**Task directions:**
Please repeat the records below verbatim, leaving out the pictures.

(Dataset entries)
↓

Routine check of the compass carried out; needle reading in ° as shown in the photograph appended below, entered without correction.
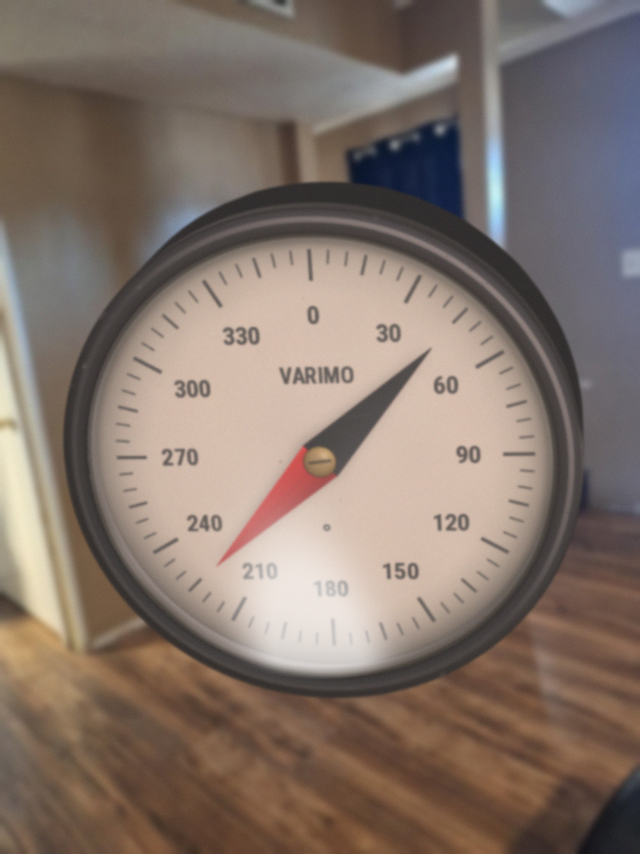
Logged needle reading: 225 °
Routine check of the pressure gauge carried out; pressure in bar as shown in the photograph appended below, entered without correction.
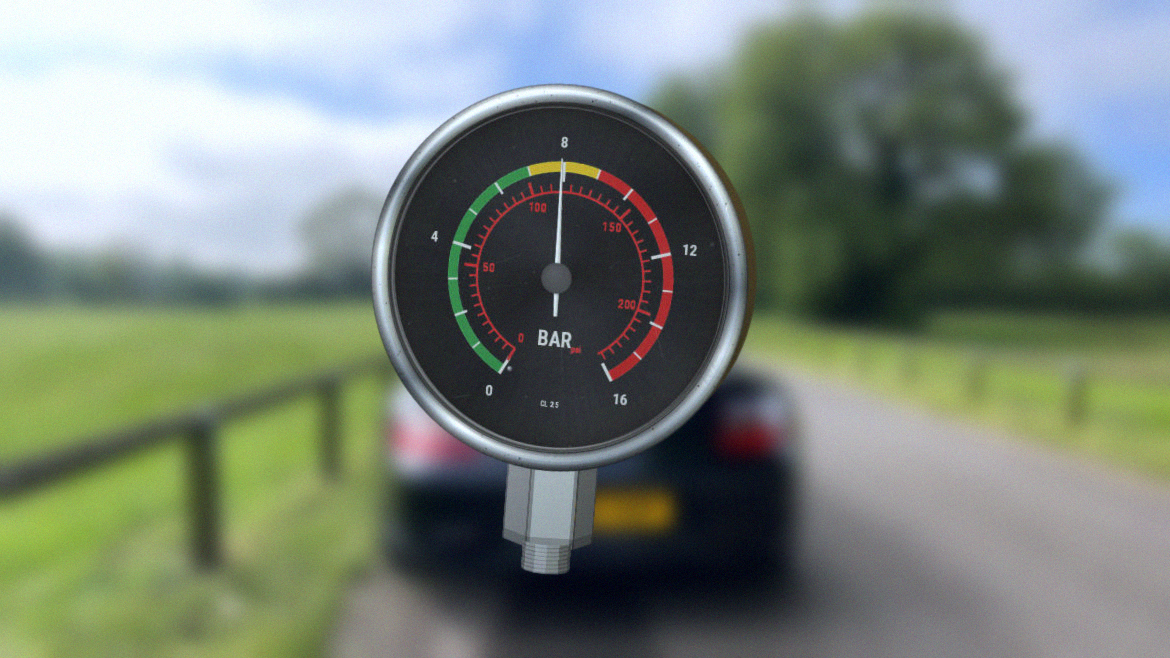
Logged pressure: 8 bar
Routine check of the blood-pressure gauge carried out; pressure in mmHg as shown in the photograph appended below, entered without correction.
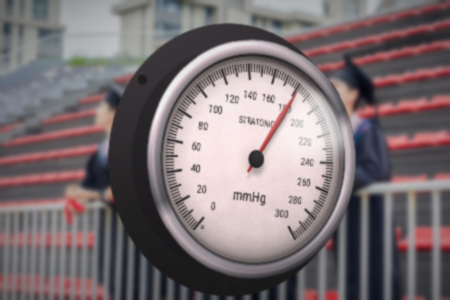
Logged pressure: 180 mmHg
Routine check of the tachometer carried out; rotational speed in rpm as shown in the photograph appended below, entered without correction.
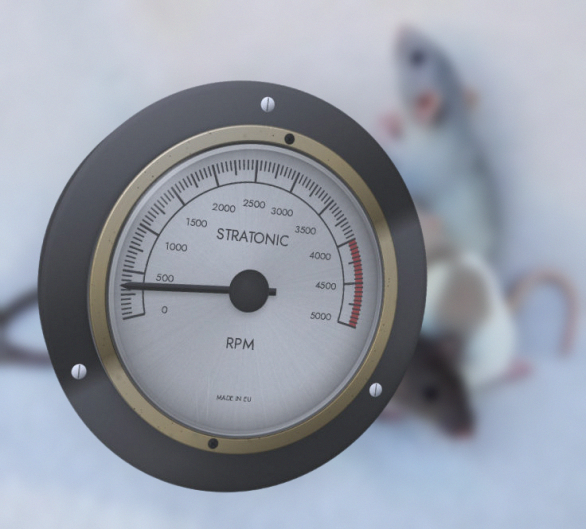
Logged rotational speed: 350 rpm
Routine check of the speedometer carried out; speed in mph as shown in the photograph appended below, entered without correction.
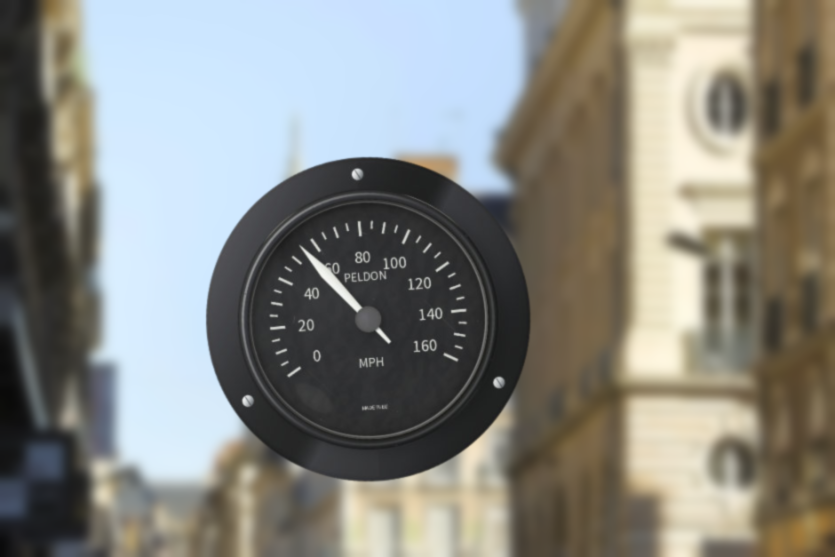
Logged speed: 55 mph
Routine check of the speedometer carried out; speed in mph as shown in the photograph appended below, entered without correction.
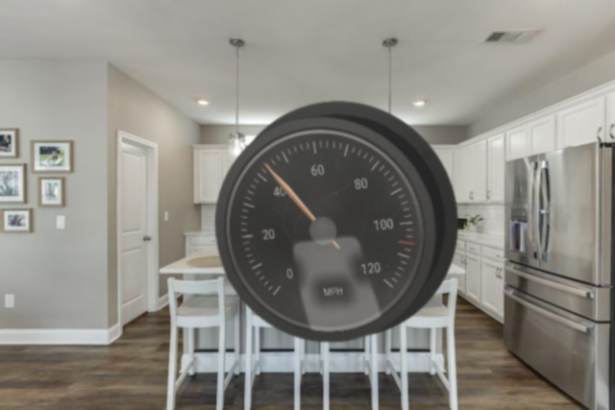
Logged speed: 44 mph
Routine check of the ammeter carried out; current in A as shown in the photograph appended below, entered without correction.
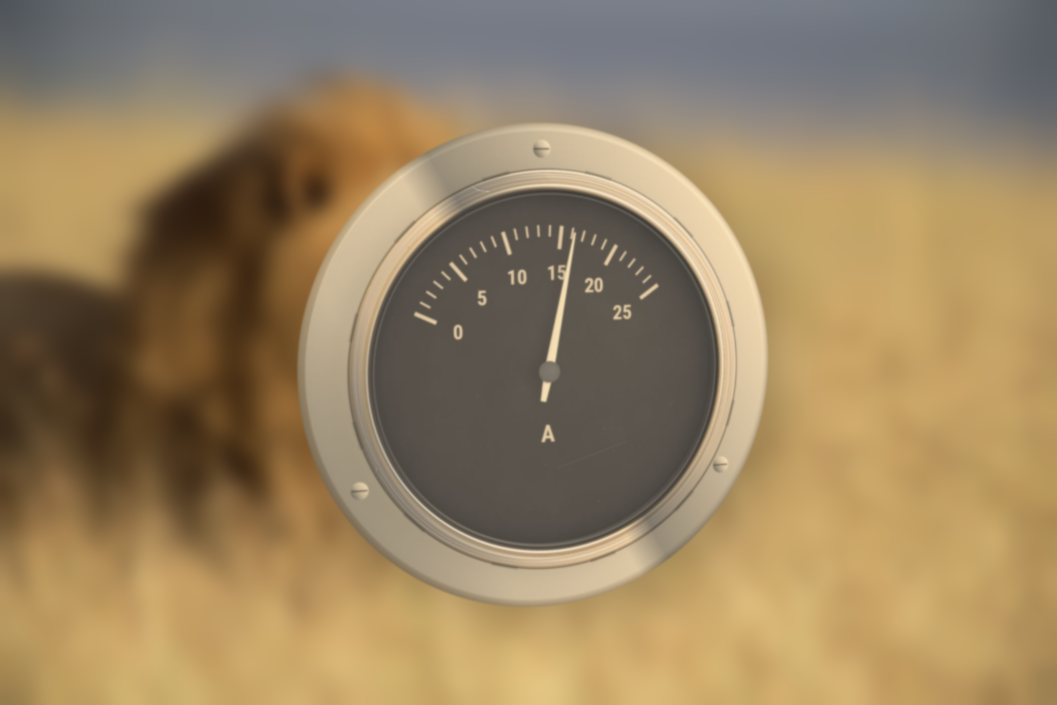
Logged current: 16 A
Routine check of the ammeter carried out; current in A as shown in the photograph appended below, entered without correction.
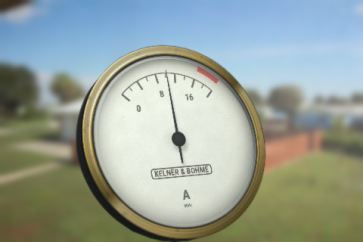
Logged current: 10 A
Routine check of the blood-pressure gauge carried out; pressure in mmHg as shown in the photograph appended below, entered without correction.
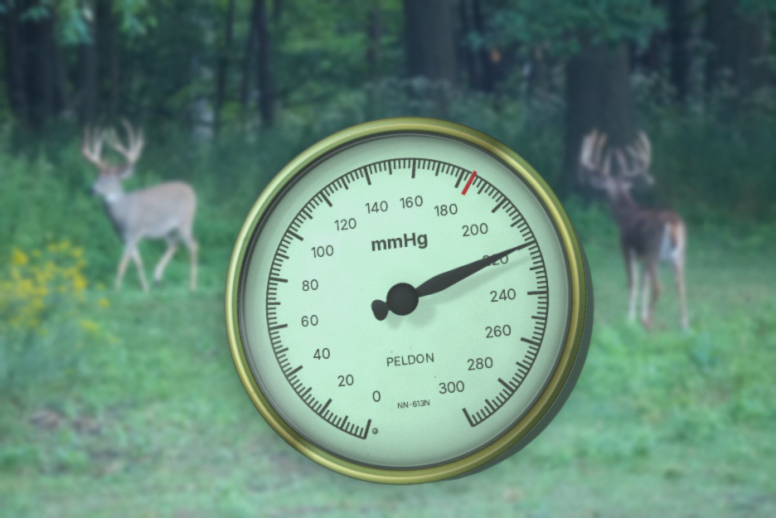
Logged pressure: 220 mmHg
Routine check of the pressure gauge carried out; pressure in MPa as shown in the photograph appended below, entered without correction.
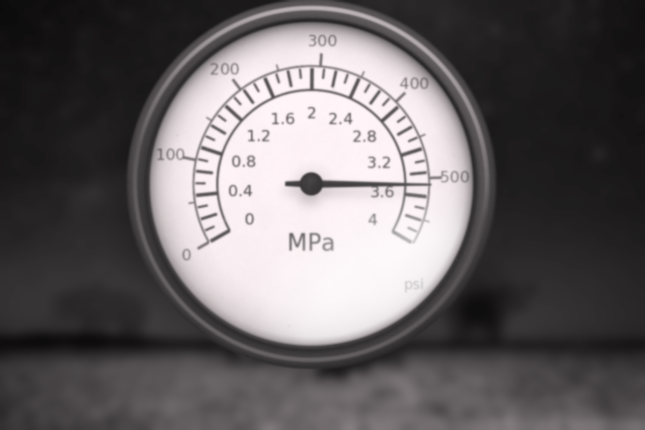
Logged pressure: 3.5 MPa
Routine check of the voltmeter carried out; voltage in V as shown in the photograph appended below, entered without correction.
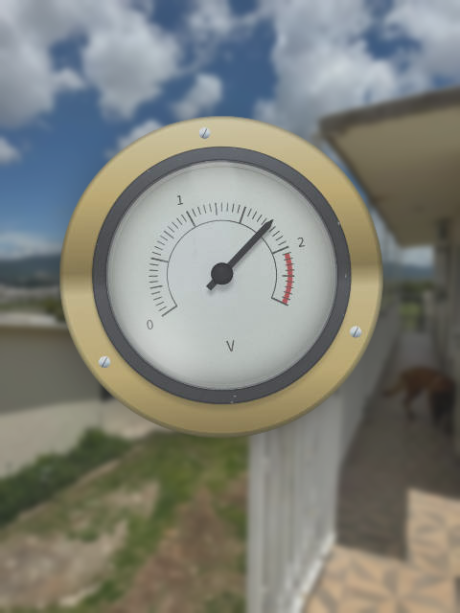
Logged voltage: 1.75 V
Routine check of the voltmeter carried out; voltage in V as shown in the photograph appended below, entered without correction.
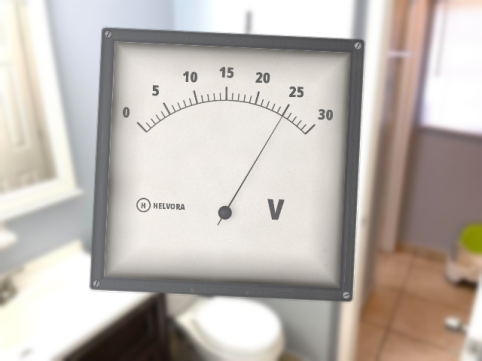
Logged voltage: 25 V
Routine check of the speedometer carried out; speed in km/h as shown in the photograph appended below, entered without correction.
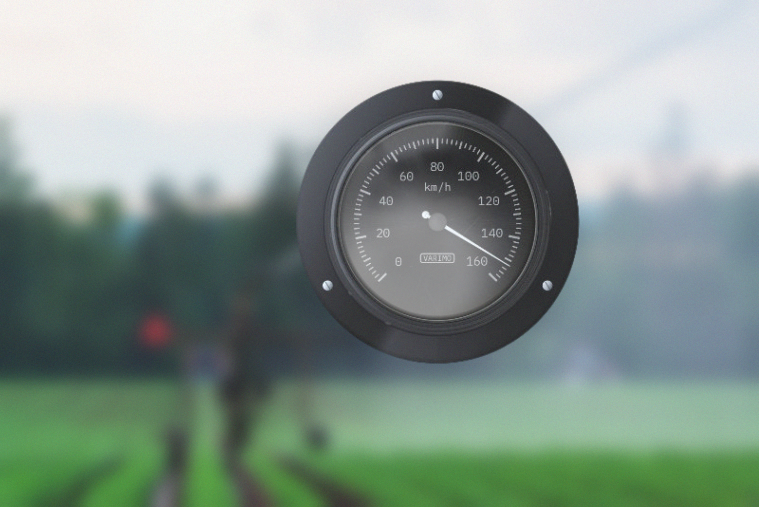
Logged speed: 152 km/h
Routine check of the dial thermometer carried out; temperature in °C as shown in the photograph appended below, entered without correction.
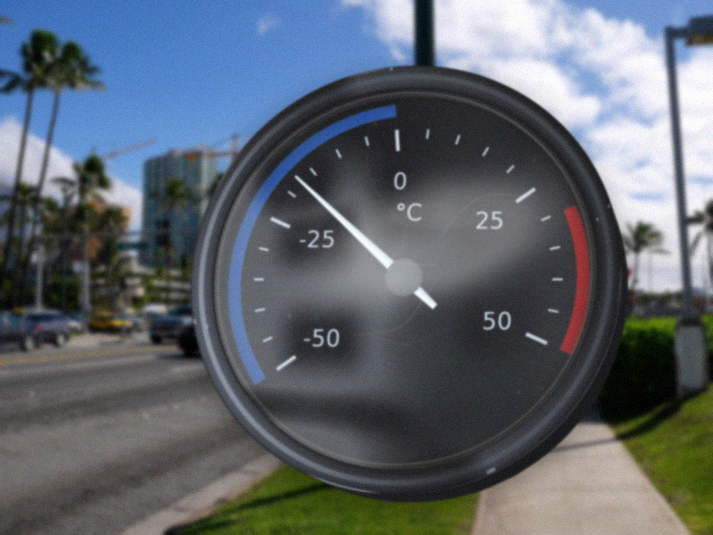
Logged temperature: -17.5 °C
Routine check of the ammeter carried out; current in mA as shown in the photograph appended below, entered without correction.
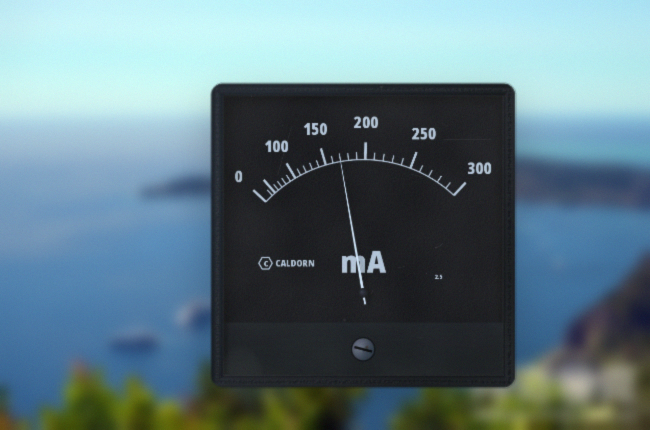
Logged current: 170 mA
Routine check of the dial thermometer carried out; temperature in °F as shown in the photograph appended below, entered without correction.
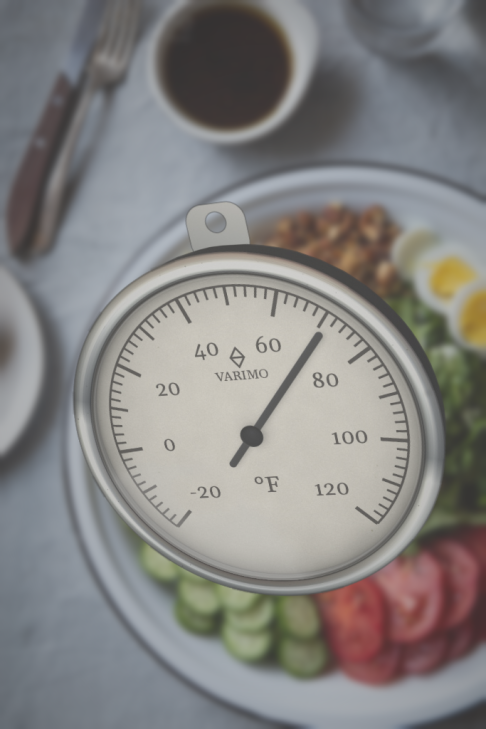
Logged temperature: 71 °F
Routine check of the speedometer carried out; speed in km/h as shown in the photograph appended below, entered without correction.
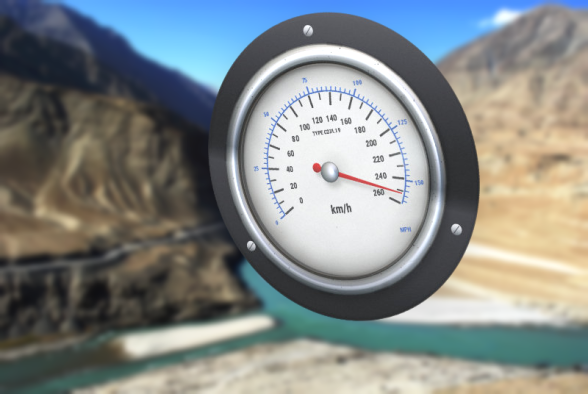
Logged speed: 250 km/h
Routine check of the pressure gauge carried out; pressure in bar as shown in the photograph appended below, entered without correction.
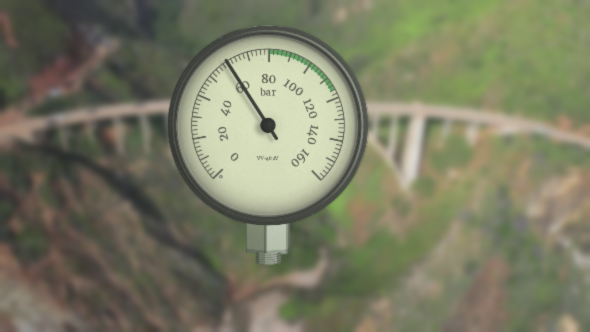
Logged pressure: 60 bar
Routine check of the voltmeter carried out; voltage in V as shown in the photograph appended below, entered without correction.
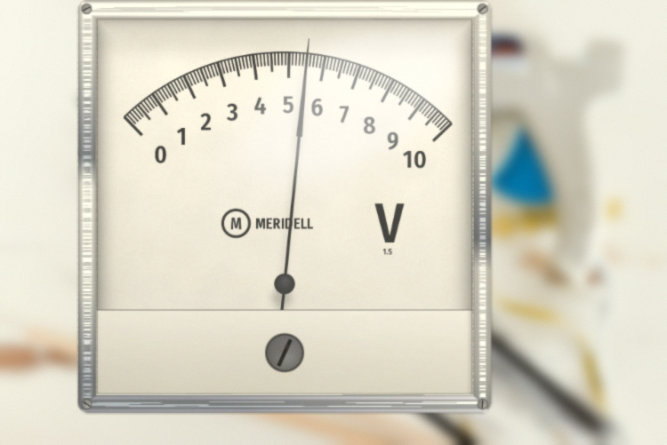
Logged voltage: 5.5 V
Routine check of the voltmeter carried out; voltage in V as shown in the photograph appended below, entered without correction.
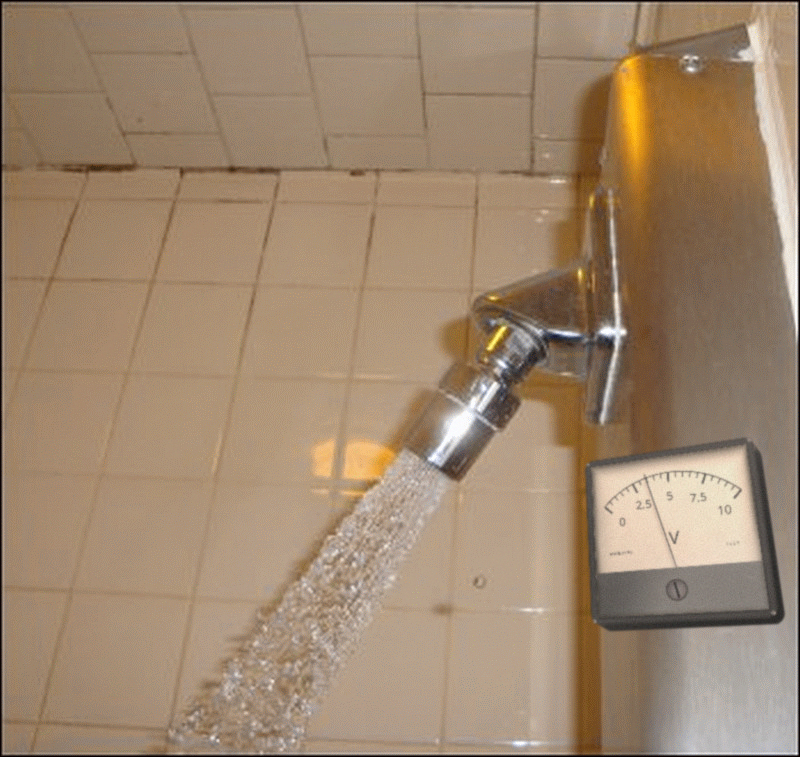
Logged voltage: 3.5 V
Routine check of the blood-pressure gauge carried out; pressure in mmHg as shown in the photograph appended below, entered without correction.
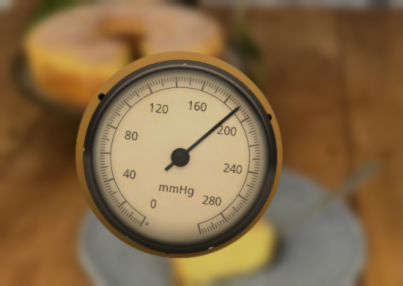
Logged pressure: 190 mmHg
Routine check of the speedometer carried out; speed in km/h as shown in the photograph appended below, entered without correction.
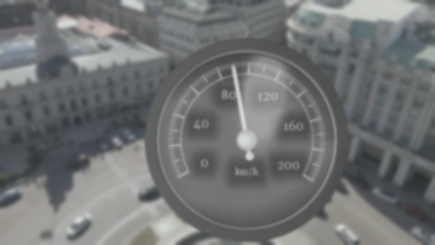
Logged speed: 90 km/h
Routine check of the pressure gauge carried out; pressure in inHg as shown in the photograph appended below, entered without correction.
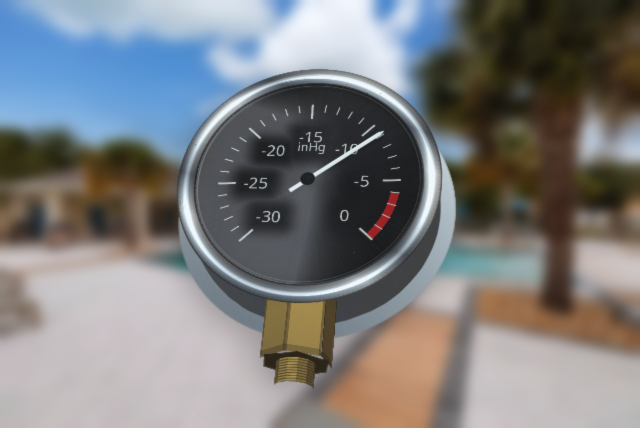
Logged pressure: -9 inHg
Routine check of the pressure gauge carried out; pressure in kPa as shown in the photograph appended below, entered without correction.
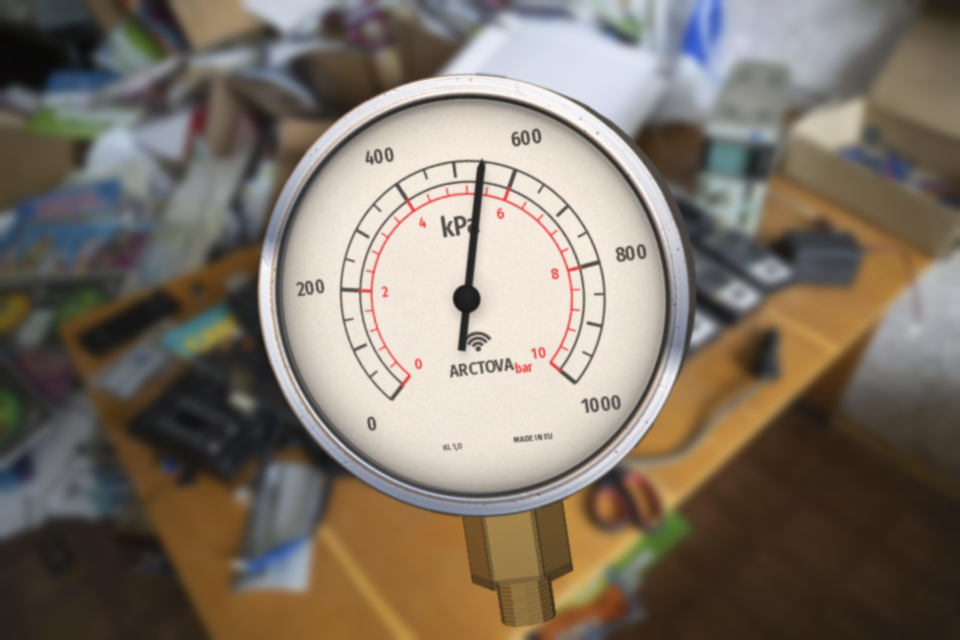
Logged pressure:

↑

**Answer for this exercise:**
Routine check of the compass carried out; needle reading in ° as shown in the photograph appended below, entered without correction.
Logged needle reading: 225 °
Routine check of the pressure gauge carried out; pressure in bar as shown in the photograph appended below, entered without correction.
Logged pressure: 8 bar
Routine check of the blood-pressure gauge carried out; pressure in mmHg as shown in the photograph appended below, entered without correction.
Logged pressure: 180 mmHg
Routine check of the tachometer carried out; rotational speed in rpm as shown in the photograph appended below, entered without correction.
Logged rotational speed: 350 rpm
Routine check of the speedometer carried out; speed in mph as shown in the photograph appended below, entered without correction.
Logged speed: 55 mph
Routine check of the speedometer carried out; speed in mph as shown in the photograph appended below, entered without correction.
Logged speed: 44 mph
Routine check of the ammeter carried out; current in A as shown in the photograph appended below, entered without correction.
Logged current: 16 A
Routine check of the ammeter carried out; current in A as shown in the photograph appended below, entered without correction.
Logged current: 10 A
Routine check of the blood-pressure gauge carried out; pressure in mmHg as shown in the photograph appended below, entered without correction.
Logged pressure: 220 mmHg
Routine check of the pressure gauge carried out; pressure in MPa as shown in the photograph appended below, entered without correction.
Logged pressure: 3.5 MPa
Routine check of the voltmeter carried out; voltage in V as shown in the photograph appended below, entered without correction.
Logged voltage: 1.75 V
Routine check of the voltmeter carried out; voltage in V as shown in the photograph appended below, entered without correction.
Logged voltage: 25 V
Routine check of the speedometer carried out; speed in km/h as shown in the photograph appended below, entered without correction.
Logged speed: 152 km/h
Routine check of the dial thermometer carried out; temperature in °C as shown in the photograph appended below, entered without correction.
Logged temperature: -17.5 °C
Routine check of the ammeter carried out; current in mA as shown in the photograph appended below, entered without correction.
Logged current: 170 mA
Routine check of the dial thermometer carried out; temperature in °F as shown in the photograph appended below, entered without correction.
Logged temperature: 71 °F
Routine check of the speedometer carried out; speed in km/h as shown in the photograph appended below, entered without correction.
Logged speed: 250 km/h
Routine check of the pressure gauge carried out; pressure in bar as shown in the photograph appended below, entered without correction.
Logged pressure: 60 bar
Routine check of the voltmeter carried out; voltage in V as shown in the photograph appended below, entered without correction.
Logged voltage: 5.5 V
Routine check of the voltmeter carried out; voltage in V as shown in the photograph appended below, entered without correction.
Logged voltage: 3.5 V
Routine check of the blood-pressure gauge carried out; pressure in mmHg as shown in the photograph appended below, entered without correction.
Logged pressure: 190 mmHg
Routine check of the speedometer carried out; speed in km/h as shown in the photograph appended below, entered without correction.
Logged speed: 90 km/h
Routine check of the pressure gauge carried out; pressure in inHg as shown in the photograph appended below, entered without correction.
Logged pressure: -9 inHg
Routine check of the pressure gauge carried out; pressure in kPa as shown in the photograph appended below, entered without correction.
Logged pressure:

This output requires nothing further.